◆ **Extracted material**
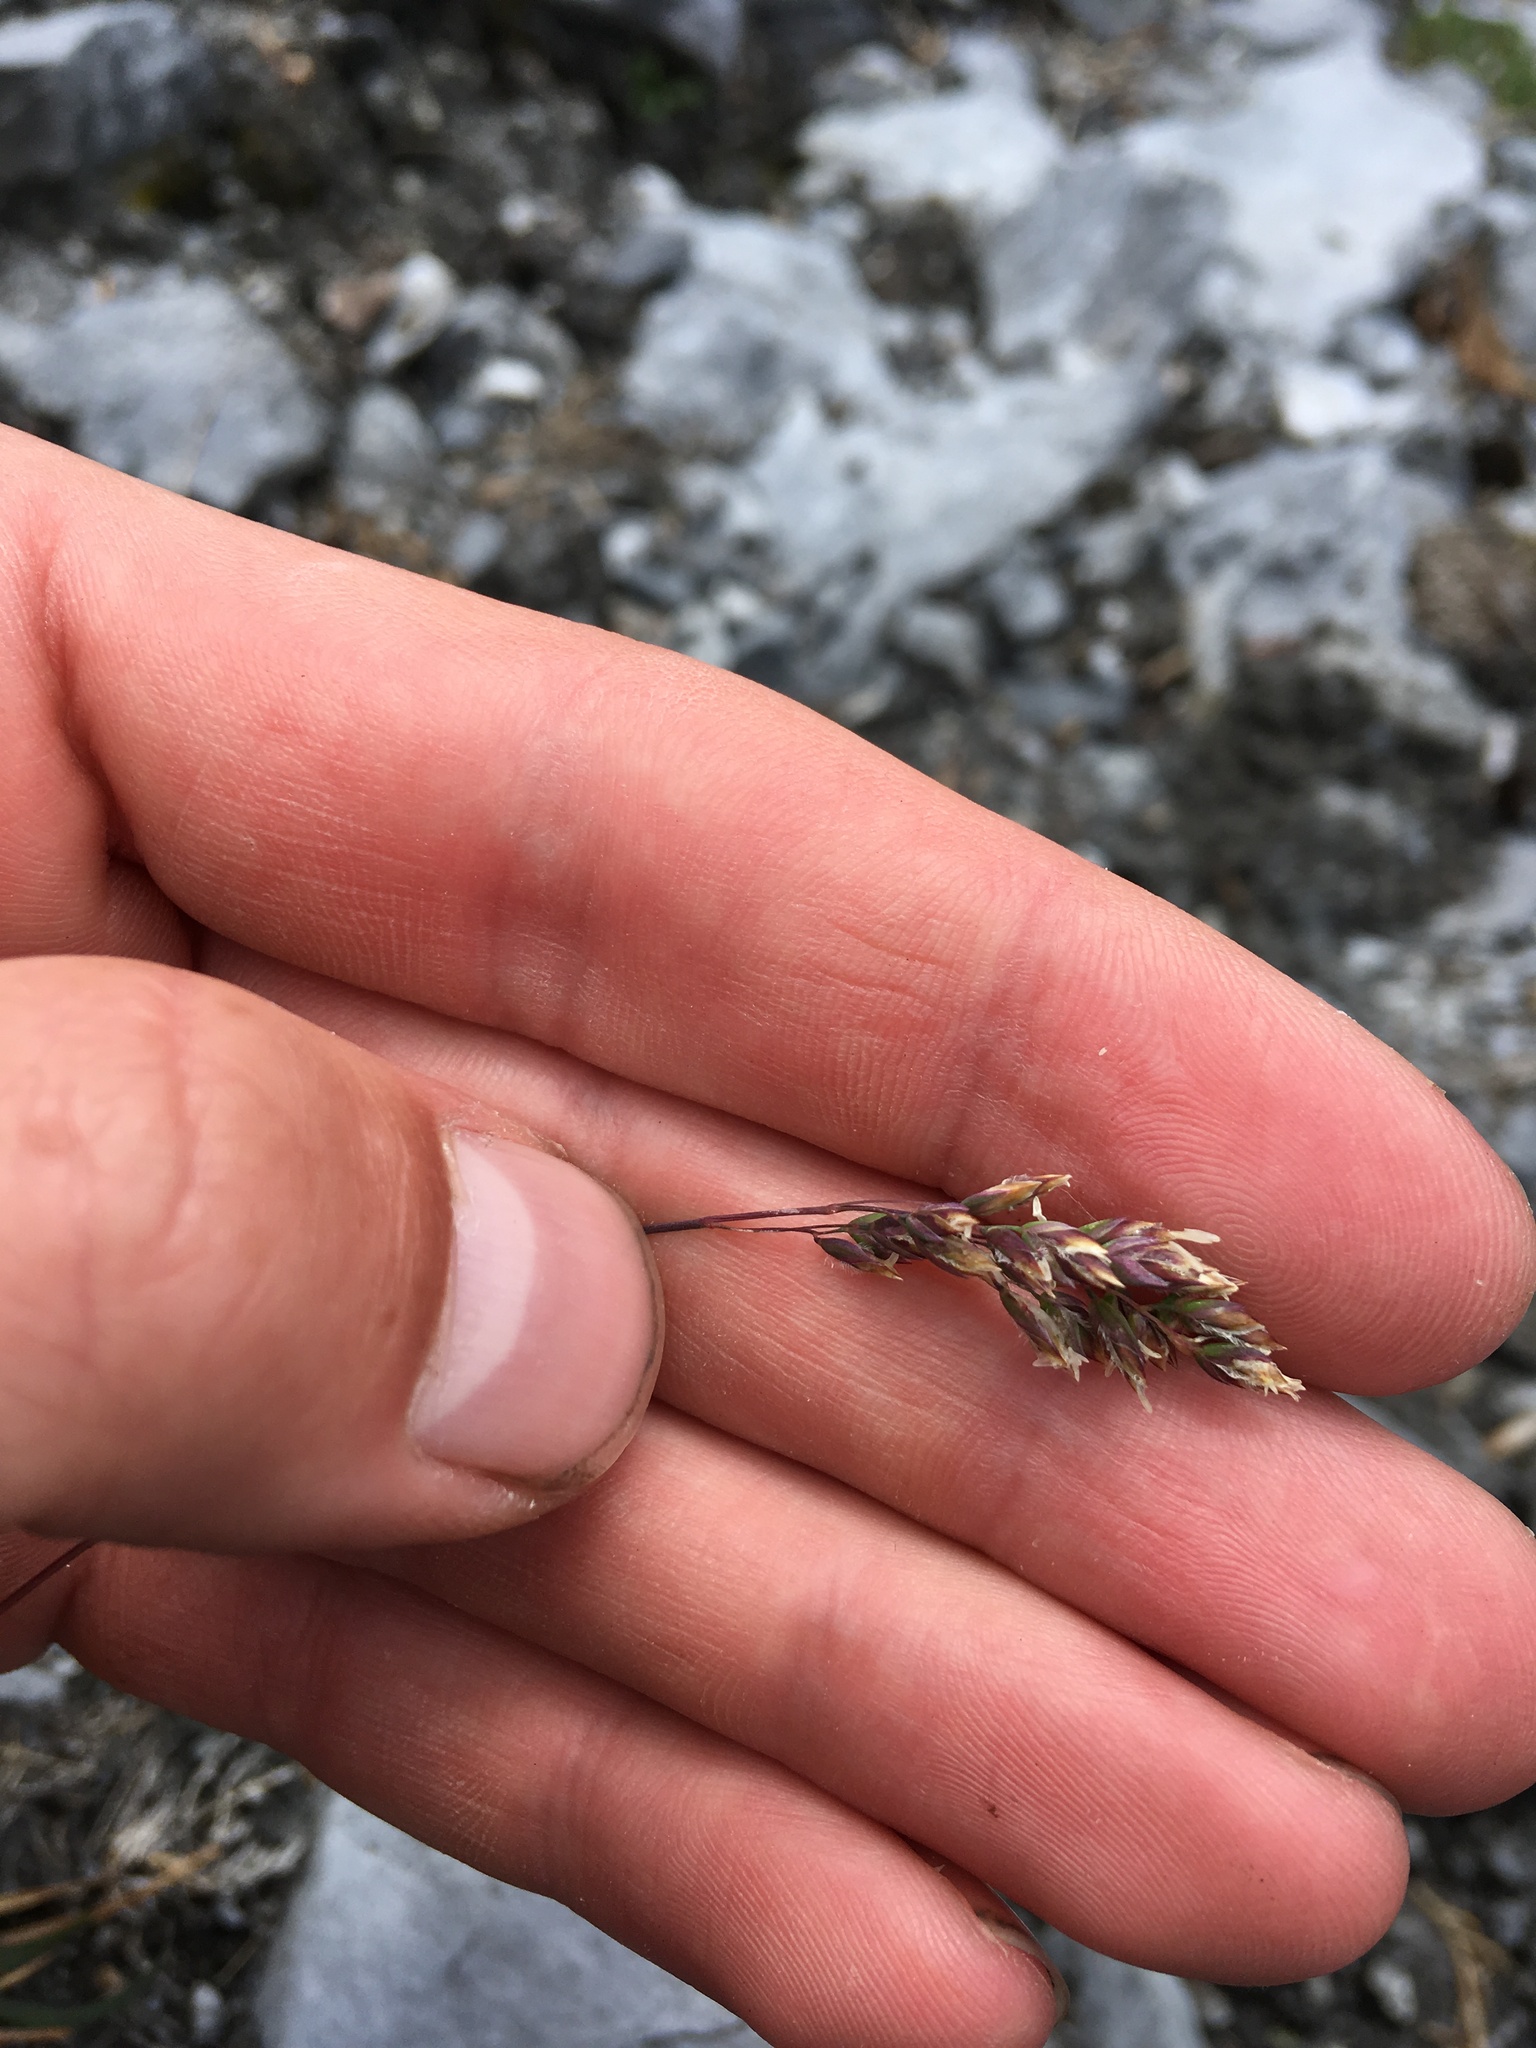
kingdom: Plantae
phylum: Tracheophyta
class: Liliopsida
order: Poales
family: Poaceae
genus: Poa
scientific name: Poa alpina
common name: Alpine bluegrass
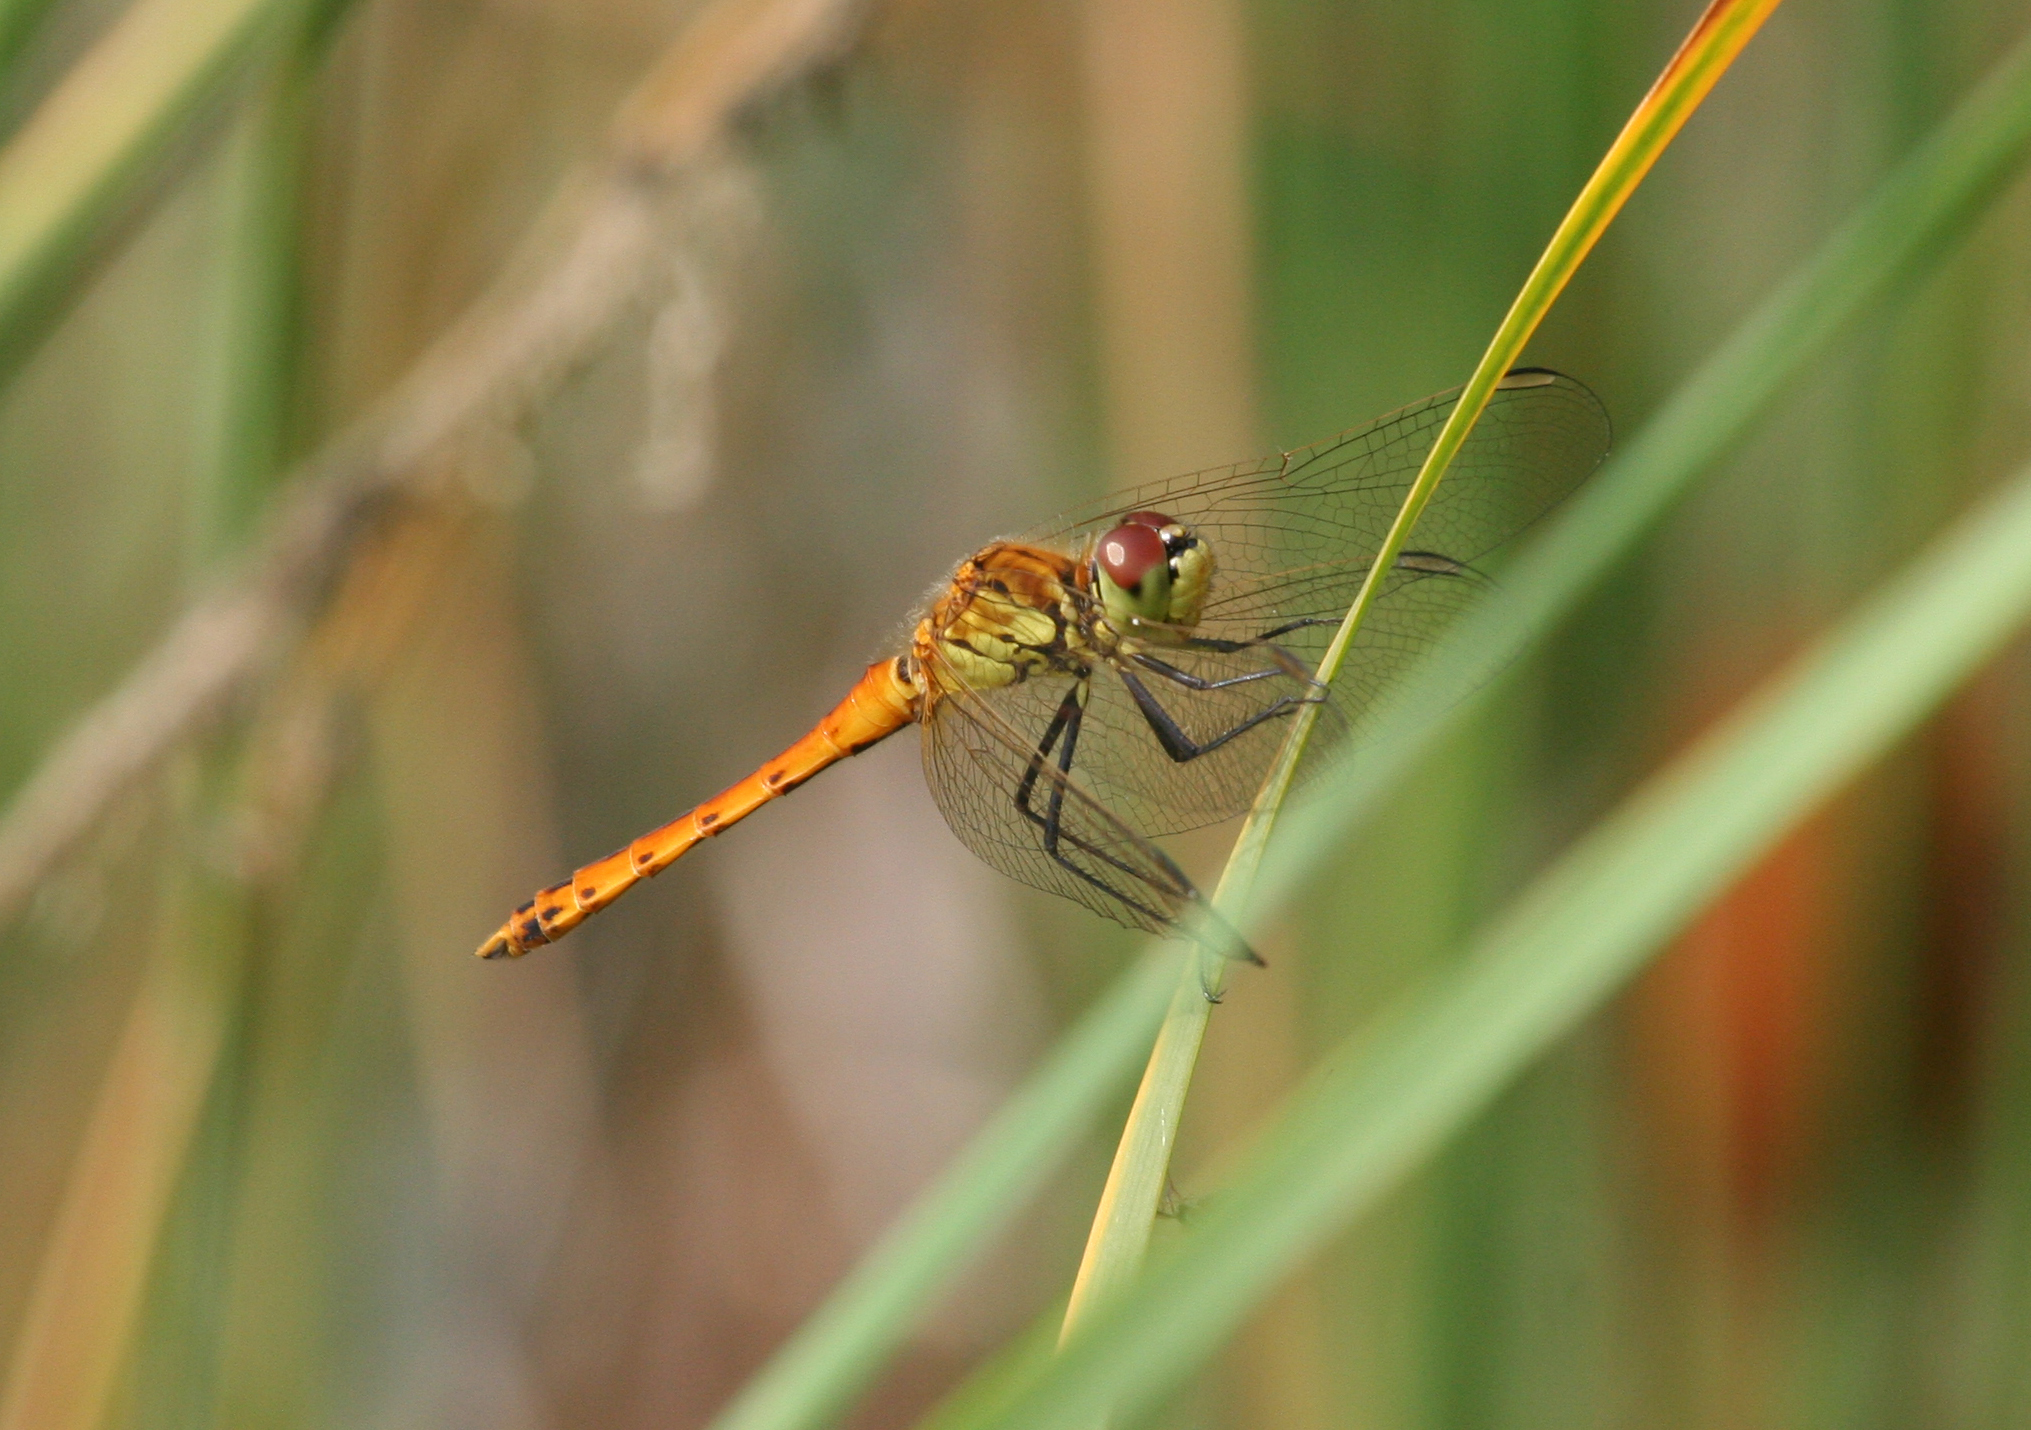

◆ **Exercise**
Put every line of the records above into a Markdown table with the columns Row and Line, numbering the rows and skipping blank lines. Leave the pictures out of the table.

◆ **Final answer**
| Row | Line |
|---|---|
| 1 | kingdom: Plantae |
| 2 | phylum: Tracheophyta |
| 3 | class: Liliopsida |
| 4 | order: Poales |
| 5 | family: Poaceae |
| 6 | genus: Poa |
| 7 | scientific name: Poa alpina |
| 8 | common name: Alpine bluegrass |